多発性骨髄腫歴15年/'08年4月臍帯血移植/「病気は個性」時にコケながらも前向きに/はまっこ代表/看護師/NPO所属

もしも・・・

2005年05月29日 19時06分45秒 | エッセイ
 もしも、あの時あなたからのメールがなかったら、遠い異国の地スロベニアで医師をしていたあなたと出会うことはなかった。看護師をしていた私は、なんでわざわざメールで医師と出会わなきゃいけないのかと思ったが、偶然なんて一つもないと今は思う。
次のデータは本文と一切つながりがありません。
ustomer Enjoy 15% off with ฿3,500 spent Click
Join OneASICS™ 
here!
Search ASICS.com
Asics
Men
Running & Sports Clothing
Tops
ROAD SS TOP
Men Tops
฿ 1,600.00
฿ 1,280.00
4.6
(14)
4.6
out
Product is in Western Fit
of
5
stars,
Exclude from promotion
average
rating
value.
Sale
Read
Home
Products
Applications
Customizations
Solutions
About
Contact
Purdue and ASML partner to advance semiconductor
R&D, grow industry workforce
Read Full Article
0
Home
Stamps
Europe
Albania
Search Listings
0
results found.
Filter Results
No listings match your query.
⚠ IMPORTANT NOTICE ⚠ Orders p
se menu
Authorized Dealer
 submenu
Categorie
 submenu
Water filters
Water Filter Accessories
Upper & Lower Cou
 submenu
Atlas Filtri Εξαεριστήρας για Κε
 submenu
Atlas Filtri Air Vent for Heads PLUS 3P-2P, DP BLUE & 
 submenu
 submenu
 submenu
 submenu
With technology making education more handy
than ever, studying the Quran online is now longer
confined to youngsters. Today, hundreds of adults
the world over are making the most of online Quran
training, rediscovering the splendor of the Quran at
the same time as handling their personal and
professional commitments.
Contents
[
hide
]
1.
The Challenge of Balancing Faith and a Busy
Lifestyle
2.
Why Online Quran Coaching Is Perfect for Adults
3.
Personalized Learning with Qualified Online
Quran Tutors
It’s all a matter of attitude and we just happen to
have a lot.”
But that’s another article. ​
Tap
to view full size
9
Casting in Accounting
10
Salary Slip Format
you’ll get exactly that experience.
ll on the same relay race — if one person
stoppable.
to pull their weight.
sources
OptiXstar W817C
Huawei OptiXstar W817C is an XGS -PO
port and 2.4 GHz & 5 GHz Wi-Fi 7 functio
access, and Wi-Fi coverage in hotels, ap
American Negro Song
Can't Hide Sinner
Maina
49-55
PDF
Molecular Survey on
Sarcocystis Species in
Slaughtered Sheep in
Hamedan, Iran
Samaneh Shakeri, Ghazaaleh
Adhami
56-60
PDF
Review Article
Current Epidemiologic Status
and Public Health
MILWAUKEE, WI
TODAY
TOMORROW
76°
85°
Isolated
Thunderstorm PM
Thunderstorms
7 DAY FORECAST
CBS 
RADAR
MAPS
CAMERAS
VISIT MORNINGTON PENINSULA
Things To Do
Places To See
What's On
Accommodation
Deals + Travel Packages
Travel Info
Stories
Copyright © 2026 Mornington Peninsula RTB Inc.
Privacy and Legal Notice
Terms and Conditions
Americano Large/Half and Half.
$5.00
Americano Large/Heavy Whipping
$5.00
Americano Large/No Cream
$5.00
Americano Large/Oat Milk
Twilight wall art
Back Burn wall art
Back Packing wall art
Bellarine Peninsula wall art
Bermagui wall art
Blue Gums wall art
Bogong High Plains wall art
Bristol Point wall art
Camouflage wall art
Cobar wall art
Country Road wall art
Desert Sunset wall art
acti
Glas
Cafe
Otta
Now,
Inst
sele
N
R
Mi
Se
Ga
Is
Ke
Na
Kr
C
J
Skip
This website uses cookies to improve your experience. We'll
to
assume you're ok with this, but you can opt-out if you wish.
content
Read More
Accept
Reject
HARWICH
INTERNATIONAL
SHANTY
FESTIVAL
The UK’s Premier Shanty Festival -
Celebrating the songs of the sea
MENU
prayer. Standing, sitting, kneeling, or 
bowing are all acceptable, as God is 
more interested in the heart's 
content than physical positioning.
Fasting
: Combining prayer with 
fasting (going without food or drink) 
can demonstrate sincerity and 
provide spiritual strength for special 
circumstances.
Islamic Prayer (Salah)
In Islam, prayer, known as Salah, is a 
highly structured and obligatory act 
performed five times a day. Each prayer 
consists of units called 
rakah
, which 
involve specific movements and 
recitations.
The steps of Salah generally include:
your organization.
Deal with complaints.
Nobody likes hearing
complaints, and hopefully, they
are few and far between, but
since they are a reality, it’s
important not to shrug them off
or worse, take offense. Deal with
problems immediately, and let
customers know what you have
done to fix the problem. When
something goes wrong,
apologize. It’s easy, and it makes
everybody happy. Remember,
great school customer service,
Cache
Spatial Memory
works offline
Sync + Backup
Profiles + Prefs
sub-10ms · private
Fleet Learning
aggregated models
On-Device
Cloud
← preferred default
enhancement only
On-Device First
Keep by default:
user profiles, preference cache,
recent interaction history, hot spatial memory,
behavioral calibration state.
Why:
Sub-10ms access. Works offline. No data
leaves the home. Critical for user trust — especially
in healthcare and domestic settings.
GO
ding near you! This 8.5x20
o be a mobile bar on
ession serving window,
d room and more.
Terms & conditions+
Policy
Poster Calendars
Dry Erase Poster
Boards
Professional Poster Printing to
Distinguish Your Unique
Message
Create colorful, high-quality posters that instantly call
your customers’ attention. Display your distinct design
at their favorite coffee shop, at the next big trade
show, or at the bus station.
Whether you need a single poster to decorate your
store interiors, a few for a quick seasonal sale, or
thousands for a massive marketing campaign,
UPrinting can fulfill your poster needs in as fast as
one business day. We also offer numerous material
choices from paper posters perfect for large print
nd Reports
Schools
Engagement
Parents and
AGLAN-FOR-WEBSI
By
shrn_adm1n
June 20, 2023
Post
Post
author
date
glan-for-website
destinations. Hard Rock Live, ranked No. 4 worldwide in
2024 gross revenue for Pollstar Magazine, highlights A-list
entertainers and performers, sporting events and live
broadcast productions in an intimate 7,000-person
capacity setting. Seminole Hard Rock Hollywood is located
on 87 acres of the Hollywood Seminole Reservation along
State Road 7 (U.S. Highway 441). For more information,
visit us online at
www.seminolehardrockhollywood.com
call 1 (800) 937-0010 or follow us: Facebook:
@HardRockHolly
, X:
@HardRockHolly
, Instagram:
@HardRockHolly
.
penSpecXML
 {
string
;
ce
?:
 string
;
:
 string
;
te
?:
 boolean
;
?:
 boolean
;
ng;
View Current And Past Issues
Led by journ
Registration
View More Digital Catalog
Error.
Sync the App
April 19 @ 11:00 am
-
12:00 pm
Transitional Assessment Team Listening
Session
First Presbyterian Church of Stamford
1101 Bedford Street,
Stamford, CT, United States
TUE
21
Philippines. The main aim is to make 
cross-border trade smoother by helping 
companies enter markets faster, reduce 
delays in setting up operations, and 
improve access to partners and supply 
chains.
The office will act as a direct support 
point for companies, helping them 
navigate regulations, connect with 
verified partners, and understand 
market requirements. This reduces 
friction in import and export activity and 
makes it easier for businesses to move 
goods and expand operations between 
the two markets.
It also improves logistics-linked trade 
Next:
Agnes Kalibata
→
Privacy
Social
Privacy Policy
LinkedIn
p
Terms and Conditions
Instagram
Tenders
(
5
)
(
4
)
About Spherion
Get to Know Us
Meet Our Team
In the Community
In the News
 あなたと出会って間もなく、私はガンを告知された。診察室の前まで看護師だった私にとって、それはまさに青天の霹靂だった。白衣を着ていたせいか、私は不自然な冷静さで、それから始まる長い闘病生活の一歩を静かに踏み出した。
 しかし、白衣を脱ぎ自らの死に直面した私も、いかに冷静に受け止めるかということに必死だった。両親や兄弟にどのタイミングでどのように話せばいいのだろう。そんなことを考えている私は、看護師としての私だった。
 自分のこととして考えられるようになるには、少し時間が必要だった。そして、恋愛、結婚、転職、これからしようと思っていたことの全てが意味のないことに思えた。もう、何か新しく始めることはないのかもしれない。周囲の励ましの声は哀れみでしかなかった。どうせ死ぬなら悪あがきをせずにスマートに死にたいと思った。今思えば、どうやって死ぬのが一番いいのか、そう、自殺するかのようだった。
 あなたとの初めての電話は、全てを失った絶望感に満ちた時だった。受話器越しにあなたの動揺が伝わる。そこに医師としての冷静さは微塵も感じられない。・・・。私は何を格好付け、何を守ろうとしていたのだろう。私はやっと、本当の意味で白衣を脱ぎ始めていた。そして、
「付き合おうか」
 あなたの言葉で、私は生きることから逃げ、死ぬことばかり考えていたことに気づきハッとした。恋愛だって、結婚だってしたい。私は何を物分りよく諦めようとしていたのだろう。哀れんでいたのは自分自身だった。以来私は「病気にはなったが病人にはならない」と決めた。そして今、あなたや沢山の人からの真の愛に私は満ちている。
 もしも、こうして愛を感じることがなかったら、生きていることを嫌でも実感させられるほど辛く、胸が痛むほどにあなたを愛することはなかったかもしれない。